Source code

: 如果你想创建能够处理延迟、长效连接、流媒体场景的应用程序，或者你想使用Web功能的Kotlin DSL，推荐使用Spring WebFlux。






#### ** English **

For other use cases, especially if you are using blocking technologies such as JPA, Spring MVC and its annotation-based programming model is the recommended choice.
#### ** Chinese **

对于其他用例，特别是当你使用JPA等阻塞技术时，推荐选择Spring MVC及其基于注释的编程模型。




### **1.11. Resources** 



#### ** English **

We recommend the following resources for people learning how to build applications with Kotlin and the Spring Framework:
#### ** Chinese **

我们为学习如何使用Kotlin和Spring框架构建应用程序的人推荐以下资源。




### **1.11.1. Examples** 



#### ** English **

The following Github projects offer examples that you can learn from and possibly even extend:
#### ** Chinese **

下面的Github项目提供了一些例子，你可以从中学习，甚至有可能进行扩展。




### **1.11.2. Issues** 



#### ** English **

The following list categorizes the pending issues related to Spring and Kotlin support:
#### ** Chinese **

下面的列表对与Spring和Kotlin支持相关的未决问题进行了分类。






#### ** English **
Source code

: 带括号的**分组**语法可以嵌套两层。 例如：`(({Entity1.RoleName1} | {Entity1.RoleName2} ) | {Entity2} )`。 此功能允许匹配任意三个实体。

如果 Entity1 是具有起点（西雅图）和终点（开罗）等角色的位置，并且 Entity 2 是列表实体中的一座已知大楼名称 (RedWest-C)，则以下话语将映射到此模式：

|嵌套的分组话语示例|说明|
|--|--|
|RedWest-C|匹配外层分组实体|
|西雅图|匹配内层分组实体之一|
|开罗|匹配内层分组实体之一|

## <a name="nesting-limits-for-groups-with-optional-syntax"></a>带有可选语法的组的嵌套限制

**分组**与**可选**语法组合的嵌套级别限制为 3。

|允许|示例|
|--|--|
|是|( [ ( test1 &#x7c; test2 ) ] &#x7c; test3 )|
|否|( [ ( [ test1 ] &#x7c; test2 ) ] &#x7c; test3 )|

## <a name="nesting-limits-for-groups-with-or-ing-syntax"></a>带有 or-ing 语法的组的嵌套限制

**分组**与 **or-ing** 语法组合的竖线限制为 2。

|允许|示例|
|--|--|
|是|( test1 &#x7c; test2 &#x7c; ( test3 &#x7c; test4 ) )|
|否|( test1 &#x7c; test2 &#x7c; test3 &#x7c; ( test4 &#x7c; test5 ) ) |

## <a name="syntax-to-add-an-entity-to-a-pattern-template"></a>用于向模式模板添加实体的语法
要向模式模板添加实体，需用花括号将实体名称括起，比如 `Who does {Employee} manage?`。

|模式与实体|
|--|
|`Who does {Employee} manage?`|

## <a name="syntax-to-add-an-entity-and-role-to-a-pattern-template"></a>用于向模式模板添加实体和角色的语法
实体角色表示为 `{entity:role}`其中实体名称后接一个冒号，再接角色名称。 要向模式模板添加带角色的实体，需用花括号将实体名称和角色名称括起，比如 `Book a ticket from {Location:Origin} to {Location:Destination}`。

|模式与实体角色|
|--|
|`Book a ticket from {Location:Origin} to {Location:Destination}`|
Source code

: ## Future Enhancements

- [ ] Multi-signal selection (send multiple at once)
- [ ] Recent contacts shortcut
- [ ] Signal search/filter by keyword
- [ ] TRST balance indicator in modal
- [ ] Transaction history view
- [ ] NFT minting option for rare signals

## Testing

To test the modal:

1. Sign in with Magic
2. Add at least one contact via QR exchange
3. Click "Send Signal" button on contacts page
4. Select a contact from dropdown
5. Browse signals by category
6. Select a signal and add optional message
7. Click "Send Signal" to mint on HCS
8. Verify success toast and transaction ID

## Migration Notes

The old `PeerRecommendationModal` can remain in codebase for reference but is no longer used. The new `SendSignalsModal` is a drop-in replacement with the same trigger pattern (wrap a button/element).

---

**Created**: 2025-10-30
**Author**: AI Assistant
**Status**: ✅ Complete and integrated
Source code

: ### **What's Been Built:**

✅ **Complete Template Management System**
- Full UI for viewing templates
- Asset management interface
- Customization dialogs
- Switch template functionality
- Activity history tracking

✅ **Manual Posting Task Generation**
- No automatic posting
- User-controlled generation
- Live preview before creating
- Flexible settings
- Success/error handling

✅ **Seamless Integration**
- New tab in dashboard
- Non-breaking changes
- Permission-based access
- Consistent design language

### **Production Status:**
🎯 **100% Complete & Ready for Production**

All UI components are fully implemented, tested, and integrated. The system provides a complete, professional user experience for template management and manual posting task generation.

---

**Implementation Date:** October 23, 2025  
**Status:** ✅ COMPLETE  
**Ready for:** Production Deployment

--------

Which lines in the material contain the word "syntax"? Pull each of them out.

SOLUTION BELOW:
## <a name="nesting-limits-for-groups-with-optional-syntax"></a>带有可选语法的组的嵌套限制
## <a name="nesting-limits-for-groups-with-or-ing-syntax"></a>带有 or-ing 语法的组的嵌套限制
## <a name="syntax-to-add-an-entity-to-a-pattern-template"></a>用于向模式模板添加实体的语法
## <a name="syntax-to-add-an-entity-and-role-to-a-pattern-template"></a>用于向模式模板添加实体和角色的语法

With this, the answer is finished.